The majority of US manufacturers make high reliability PCBs, so flux cleaning is essential. Cleaning printed circuit boards with solvents, though quite effective, can be very hazardous for the surroundings and for humans. As a result of rising limitations on the solvents used in vapor degreasers, firms are shifting away from solvent-based cleaning to aqueous-based flux cleaning. Cleaners based on aqueous liquids are generally zero-discharge, which implies that no residue or wash solution discarded; it stays in the equipment. Wash chemistry is often a blend of DI water and cleaning chemicals.

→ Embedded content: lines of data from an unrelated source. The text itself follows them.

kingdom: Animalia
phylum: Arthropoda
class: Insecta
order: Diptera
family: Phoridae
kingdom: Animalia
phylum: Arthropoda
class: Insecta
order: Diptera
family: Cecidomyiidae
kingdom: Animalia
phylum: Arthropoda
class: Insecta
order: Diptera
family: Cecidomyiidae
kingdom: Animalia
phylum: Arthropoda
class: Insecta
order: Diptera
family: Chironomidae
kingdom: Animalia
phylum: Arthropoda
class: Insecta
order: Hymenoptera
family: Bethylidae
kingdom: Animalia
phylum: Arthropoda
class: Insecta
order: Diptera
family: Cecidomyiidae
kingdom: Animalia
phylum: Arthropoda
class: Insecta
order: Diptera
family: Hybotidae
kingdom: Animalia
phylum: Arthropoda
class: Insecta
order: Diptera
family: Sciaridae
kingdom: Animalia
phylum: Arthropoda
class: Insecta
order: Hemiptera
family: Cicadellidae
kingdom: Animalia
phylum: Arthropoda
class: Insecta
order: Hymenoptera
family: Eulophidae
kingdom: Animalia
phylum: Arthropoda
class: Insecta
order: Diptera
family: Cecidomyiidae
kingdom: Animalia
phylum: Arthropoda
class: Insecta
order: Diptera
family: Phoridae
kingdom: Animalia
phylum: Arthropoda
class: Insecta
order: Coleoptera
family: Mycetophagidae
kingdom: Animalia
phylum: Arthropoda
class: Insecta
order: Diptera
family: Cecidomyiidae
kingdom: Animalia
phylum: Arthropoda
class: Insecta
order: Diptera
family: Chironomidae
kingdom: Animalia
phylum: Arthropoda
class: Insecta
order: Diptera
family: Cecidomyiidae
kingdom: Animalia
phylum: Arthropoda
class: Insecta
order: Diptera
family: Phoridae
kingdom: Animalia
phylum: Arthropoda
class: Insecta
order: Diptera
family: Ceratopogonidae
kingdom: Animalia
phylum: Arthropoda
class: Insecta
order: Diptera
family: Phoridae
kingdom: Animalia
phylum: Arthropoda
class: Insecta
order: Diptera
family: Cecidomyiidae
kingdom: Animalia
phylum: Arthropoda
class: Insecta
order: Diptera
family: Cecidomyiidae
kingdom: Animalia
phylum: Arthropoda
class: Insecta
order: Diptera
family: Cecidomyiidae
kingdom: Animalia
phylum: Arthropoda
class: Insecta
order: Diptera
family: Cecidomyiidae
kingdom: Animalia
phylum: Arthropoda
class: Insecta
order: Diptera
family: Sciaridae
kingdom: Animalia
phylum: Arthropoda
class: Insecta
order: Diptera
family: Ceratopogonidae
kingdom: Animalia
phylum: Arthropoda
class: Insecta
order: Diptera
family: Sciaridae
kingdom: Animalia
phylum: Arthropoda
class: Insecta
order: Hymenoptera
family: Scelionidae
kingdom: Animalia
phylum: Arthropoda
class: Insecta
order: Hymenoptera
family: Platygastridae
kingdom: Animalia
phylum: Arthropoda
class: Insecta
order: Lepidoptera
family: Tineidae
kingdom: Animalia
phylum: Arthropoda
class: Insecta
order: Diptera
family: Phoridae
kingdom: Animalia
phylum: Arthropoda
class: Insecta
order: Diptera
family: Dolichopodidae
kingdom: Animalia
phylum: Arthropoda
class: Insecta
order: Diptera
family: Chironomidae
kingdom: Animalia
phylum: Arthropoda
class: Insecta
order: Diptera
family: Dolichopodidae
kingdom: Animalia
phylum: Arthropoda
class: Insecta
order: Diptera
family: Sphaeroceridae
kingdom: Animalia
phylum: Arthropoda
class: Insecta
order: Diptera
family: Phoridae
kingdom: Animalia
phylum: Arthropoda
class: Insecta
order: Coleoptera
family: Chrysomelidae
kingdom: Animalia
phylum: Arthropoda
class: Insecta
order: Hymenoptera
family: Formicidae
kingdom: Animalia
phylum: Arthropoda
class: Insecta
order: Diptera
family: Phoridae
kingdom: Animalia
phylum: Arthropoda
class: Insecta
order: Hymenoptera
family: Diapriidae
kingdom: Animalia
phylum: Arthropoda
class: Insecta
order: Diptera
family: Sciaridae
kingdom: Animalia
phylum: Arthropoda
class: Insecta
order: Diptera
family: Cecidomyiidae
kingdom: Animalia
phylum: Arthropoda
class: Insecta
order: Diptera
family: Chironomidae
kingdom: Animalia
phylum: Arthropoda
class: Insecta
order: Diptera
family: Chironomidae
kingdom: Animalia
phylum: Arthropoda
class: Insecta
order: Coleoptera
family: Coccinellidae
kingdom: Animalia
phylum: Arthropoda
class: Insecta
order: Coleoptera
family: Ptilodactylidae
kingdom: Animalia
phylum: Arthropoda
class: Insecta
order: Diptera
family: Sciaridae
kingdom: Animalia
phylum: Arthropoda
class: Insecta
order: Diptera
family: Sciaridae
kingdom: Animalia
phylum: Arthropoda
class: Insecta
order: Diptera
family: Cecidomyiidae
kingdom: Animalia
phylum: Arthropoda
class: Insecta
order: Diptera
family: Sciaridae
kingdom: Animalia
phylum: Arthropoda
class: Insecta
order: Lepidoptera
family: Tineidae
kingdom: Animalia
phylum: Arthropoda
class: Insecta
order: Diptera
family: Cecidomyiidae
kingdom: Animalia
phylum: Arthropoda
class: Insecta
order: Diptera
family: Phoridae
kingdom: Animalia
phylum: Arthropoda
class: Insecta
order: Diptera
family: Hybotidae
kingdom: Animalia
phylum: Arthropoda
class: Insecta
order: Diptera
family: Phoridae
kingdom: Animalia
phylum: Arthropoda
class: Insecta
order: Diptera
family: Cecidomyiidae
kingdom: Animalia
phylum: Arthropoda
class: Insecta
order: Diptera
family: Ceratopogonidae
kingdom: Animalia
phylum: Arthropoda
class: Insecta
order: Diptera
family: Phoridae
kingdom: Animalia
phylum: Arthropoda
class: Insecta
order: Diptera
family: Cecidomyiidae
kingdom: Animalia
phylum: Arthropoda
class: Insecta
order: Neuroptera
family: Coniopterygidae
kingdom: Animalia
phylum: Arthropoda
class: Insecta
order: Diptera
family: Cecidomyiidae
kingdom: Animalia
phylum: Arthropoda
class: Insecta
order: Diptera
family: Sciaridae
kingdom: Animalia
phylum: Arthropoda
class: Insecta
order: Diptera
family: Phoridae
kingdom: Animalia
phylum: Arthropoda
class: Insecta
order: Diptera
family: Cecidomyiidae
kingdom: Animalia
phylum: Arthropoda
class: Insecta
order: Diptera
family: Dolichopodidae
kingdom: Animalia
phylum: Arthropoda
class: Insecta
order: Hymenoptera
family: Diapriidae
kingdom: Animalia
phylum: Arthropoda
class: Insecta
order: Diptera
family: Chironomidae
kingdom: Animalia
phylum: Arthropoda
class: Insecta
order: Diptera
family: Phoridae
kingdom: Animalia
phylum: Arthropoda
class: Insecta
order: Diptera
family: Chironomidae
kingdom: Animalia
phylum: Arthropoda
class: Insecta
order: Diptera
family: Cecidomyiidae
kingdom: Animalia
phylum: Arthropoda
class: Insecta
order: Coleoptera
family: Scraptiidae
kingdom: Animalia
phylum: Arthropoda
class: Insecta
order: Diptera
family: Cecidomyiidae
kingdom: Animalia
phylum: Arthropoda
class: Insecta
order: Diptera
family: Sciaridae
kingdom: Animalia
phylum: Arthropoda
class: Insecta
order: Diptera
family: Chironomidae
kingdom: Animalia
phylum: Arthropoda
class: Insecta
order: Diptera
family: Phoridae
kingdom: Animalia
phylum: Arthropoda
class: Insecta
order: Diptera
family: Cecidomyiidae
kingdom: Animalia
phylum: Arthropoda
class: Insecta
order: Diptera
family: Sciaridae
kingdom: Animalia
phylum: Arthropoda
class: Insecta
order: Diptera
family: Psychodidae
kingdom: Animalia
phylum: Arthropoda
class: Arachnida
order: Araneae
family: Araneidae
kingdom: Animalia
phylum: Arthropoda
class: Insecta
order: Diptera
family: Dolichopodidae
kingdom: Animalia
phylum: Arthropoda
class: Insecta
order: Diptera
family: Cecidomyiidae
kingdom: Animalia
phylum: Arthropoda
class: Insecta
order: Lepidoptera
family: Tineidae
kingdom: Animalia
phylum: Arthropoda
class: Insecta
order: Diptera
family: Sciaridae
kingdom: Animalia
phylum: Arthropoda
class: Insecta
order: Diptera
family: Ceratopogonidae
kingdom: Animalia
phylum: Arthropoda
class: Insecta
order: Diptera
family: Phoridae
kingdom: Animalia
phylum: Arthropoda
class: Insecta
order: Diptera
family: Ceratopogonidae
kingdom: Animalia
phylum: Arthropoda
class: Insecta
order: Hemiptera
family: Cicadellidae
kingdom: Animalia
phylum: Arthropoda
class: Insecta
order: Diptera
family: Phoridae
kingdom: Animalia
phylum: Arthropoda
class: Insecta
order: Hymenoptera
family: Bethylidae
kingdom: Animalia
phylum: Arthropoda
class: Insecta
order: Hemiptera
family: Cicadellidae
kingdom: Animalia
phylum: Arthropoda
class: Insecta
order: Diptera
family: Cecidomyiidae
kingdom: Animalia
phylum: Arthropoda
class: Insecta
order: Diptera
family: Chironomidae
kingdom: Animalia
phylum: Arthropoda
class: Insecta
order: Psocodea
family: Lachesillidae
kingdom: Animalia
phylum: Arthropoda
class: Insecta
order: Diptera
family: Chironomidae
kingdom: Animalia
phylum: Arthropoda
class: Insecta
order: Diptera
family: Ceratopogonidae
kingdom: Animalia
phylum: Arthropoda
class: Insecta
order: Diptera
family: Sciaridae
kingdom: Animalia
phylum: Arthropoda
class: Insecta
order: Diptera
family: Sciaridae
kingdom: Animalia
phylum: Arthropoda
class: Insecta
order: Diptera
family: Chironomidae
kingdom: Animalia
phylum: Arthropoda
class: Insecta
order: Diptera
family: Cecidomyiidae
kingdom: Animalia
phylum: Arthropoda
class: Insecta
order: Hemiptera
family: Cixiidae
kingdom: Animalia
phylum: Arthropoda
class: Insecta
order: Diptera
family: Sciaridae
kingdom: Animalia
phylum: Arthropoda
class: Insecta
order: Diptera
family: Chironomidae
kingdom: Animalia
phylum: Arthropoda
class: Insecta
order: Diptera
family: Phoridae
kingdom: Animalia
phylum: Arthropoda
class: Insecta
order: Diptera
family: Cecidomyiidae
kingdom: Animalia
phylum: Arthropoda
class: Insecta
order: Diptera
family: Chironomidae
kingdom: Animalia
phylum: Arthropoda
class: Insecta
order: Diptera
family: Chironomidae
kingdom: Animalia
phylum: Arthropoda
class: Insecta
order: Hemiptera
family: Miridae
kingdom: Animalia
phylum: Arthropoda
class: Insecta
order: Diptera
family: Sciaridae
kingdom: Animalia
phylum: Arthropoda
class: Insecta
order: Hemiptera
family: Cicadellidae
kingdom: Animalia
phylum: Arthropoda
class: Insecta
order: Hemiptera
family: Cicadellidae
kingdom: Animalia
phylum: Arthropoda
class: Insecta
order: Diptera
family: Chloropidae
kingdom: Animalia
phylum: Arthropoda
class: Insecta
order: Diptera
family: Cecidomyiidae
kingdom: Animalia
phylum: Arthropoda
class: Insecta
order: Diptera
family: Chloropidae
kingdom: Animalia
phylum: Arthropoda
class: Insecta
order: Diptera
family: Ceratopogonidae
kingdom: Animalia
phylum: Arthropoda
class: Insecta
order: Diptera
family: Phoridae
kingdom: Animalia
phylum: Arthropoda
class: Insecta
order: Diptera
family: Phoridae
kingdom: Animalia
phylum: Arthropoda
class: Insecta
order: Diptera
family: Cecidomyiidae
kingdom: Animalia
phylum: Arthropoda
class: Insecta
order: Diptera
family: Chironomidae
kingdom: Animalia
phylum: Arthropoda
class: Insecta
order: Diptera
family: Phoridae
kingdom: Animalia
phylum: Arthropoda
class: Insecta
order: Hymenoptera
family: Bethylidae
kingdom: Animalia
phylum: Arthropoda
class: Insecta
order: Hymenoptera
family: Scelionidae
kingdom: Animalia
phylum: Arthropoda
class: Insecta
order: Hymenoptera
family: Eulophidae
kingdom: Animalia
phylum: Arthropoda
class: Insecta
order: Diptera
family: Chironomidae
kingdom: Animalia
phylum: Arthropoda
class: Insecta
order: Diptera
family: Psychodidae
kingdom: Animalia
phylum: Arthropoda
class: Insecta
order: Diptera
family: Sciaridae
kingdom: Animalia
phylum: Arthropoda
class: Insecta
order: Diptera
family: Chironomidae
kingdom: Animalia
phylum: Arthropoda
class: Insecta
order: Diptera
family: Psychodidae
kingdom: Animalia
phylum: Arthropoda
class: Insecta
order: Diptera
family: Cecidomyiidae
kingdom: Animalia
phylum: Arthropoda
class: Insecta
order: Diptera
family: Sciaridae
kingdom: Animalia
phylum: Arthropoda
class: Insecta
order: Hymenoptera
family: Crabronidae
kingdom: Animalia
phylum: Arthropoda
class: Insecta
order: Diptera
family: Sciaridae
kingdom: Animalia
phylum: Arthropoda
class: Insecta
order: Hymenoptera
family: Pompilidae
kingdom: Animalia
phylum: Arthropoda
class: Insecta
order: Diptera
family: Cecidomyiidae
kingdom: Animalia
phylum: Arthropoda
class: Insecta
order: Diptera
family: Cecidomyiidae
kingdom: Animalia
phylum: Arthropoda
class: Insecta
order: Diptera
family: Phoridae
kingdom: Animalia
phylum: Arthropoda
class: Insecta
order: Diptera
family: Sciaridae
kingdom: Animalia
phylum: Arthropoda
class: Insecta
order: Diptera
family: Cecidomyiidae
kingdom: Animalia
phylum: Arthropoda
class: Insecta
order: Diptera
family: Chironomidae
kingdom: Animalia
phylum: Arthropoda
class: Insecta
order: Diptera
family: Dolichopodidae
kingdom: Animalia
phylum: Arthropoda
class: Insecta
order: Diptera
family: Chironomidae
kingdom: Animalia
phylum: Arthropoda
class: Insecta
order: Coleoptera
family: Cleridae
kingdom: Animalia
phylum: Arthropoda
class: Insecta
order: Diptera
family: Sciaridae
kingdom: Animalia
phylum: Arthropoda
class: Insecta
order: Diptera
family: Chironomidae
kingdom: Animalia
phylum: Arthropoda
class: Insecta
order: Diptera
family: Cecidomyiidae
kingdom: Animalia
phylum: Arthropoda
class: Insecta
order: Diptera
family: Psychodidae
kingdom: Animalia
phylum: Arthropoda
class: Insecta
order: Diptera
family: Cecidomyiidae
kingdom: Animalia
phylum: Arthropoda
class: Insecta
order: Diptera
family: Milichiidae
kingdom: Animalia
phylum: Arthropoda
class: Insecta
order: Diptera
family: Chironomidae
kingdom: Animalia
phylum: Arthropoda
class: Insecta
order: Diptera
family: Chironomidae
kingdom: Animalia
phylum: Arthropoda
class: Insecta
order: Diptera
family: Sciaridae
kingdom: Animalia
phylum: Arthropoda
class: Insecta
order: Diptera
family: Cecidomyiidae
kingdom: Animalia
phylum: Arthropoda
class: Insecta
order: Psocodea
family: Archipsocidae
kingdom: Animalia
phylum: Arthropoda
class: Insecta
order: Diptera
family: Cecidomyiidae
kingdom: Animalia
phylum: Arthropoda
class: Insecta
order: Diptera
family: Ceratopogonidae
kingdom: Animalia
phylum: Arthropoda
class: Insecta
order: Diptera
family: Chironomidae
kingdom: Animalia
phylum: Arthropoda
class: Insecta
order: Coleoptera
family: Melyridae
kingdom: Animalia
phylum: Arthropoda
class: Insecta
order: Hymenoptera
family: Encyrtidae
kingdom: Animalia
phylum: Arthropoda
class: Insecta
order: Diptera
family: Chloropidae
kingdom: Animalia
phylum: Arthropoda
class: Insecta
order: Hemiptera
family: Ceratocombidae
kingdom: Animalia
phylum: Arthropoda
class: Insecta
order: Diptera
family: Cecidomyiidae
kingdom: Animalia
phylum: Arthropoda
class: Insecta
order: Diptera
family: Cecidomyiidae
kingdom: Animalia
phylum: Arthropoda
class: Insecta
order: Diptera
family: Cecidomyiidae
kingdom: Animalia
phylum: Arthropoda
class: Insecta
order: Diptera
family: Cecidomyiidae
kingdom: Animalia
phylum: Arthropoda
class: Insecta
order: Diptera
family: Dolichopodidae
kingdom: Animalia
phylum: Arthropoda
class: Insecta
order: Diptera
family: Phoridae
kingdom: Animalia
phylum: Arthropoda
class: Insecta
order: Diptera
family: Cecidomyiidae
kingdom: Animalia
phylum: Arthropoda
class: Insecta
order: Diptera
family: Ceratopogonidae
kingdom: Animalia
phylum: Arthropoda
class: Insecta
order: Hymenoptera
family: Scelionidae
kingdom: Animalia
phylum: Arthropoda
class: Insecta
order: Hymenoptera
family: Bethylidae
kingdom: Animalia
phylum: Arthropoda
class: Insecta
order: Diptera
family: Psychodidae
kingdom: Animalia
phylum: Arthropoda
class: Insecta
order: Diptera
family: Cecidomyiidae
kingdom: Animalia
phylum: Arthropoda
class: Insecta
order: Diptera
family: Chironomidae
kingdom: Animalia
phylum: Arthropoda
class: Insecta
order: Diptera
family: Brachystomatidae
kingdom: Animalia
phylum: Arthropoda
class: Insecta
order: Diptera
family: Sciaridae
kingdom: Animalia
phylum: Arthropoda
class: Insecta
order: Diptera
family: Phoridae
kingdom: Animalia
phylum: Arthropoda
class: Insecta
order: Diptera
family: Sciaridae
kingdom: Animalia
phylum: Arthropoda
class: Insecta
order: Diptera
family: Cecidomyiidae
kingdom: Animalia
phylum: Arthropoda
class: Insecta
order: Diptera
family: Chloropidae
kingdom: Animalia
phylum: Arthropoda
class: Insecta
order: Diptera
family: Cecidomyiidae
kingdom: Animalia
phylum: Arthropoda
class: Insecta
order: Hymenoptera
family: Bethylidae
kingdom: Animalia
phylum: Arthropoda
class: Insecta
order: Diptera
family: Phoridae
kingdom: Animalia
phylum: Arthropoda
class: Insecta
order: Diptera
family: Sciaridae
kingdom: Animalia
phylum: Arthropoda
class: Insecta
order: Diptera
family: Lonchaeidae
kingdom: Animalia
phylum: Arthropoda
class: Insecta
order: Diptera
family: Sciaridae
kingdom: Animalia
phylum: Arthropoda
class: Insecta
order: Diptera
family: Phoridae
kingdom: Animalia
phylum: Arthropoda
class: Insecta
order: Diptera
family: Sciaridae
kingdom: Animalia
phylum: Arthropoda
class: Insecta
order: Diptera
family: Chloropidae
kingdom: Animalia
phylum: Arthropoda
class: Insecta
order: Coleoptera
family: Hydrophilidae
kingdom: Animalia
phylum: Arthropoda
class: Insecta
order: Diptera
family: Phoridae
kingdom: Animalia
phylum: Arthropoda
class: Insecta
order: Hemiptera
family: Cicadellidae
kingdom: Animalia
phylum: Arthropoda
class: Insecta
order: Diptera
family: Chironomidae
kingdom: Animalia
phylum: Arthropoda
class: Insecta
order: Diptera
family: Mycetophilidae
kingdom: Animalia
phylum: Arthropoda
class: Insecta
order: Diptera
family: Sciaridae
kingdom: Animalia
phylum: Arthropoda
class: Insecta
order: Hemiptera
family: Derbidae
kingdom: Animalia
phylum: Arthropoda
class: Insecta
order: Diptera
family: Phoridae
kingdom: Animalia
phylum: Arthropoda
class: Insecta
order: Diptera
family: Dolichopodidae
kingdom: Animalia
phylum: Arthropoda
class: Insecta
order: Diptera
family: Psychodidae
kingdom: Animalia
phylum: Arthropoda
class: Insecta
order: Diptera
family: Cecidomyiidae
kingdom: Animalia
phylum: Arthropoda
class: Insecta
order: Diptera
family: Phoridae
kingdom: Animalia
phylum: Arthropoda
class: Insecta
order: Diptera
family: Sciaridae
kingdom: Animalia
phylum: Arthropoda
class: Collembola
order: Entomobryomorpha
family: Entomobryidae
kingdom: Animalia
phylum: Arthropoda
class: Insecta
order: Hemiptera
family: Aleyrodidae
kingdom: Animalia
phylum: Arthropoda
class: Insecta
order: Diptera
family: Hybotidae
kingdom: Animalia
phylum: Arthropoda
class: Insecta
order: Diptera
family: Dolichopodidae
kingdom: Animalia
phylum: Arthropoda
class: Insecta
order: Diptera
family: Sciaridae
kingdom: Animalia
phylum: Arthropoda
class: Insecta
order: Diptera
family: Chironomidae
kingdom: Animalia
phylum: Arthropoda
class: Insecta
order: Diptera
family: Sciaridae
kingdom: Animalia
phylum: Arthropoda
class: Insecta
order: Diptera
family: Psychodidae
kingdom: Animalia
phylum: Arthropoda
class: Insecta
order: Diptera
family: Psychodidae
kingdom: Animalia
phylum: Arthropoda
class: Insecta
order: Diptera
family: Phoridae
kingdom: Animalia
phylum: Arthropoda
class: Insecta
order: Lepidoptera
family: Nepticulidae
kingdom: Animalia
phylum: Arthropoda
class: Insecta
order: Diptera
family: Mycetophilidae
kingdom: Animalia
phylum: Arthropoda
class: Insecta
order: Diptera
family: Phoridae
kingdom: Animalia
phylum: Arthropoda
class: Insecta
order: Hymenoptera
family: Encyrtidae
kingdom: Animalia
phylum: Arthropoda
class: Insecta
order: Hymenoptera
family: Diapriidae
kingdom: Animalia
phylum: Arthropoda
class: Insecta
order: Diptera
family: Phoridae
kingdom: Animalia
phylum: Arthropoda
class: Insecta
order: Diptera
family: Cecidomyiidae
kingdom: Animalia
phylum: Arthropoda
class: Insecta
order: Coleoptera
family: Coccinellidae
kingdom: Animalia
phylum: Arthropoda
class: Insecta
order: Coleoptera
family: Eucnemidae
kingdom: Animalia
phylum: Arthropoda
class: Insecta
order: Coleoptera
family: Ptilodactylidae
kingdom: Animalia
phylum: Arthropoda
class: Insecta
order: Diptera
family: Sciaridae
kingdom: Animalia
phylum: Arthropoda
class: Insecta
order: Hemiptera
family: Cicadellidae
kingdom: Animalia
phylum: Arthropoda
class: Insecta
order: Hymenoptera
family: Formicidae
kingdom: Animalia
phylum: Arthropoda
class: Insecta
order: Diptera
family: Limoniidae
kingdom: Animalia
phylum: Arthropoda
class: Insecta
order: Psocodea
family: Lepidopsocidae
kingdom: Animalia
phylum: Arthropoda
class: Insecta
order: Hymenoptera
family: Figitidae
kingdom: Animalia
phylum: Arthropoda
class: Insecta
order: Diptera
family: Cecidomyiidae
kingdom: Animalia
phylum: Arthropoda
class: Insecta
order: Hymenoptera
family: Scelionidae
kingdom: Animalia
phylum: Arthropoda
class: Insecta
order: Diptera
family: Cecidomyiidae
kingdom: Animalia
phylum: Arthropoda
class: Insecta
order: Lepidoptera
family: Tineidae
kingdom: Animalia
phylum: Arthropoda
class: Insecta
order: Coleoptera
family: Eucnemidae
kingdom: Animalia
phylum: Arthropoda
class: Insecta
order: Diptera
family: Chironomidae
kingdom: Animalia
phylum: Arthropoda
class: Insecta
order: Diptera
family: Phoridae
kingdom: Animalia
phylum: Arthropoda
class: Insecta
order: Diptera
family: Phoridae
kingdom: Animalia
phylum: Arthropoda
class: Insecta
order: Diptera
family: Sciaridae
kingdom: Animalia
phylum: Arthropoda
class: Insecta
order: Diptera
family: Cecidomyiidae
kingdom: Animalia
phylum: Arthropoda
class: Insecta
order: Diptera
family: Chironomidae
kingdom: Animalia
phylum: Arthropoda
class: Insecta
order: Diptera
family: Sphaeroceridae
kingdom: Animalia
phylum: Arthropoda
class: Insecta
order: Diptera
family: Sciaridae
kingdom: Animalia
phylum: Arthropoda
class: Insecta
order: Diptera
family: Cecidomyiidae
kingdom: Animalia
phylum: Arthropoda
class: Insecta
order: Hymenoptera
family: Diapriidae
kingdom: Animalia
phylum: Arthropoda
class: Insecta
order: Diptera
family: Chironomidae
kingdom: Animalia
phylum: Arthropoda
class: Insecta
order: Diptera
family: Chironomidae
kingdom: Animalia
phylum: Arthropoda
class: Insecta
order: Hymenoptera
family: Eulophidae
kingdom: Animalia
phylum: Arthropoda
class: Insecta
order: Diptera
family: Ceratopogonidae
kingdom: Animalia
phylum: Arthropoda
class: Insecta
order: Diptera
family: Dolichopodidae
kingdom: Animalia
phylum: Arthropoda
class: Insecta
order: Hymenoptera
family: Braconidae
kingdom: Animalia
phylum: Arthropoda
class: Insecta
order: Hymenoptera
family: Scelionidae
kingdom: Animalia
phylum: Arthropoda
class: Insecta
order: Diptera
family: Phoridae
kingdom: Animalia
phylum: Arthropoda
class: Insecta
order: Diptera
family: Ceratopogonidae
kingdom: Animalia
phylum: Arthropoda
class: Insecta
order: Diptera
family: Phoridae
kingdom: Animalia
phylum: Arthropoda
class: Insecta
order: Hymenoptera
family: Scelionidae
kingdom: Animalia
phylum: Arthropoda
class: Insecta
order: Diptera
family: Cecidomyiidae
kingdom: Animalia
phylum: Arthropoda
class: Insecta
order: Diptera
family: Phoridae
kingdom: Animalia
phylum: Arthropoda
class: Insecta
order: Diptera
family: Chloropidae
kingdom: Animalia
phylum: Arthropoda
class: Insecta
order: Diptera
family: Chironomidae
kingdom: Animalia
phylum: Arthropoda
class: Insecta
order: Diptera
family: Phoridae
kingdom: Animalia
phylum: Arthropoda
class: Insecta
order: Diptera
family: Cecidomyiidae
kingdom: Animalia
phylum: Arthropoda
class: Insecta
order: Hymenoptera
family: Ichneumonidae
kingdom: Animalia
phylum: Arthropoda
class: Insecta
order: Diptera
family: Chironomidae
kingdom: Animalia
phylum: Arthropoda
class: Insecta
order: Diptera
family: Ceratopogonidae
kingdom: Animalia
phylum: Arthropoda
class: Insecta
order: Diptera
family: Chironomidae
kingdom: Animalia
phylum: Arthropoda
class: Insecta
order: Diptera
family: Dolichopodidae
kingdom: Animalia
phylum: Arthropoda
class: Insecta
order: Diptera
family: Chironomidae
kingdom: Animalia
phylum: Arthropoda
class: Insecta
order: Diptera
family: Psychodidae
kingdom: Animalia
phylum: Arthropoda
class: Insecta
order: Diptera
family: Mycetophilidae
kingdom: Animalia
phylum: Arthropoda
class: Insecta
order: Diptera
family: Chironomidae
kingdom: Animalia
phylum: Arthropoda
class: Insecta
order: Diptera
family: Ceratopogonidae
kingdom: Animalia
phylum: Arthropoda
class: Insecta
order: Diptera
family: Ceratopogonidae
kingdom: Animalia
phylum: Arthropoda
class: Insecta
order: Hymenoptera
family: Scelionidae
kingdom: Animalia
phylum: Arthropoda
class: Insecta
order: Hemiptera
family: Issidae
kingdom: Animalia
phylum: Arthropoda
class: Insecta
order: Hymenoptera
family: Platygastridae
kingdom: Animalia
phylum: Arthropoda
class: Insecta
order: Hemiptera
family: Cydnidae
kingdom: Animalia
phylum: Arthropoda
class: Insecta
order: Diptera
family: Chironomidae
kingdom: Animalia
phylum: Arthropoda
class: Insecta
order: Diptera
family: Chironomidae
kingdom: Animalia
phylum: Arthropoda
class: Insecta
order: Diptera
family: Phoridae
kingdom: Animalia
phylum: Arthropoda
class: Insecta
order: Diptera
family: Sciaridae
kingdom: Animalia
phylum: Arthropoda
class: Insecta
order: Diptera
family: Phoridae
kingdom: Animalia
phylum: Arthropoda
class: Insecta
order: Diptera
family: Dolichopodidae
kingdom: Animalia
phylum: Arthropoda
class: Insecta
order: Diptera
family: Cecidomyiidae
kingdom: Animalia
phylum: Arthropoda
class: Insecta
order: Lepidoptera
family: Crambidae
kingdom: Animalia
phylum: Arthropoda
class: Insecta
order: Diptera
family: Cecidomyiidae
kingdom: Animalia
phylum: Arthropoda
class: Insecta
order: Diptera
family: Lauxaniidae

As part of PCB cleaning, the correct cleaning chemistry must match the nature of the soils (could involve flux residue, oils, or other contaminants). The majority of people try to utilize a standard alcohol cleaner but it typically leaves a white residue and does not eradicate flux. This is notably difficult when customers need to conformally coat the PCB. Usually, conformal coatings will not adhere appropriately unless the circuit board has been cleaned properly. All flux residues should be cleaned and verified using an Ionic Contamination tester before applying conformal coatings to military and space applications.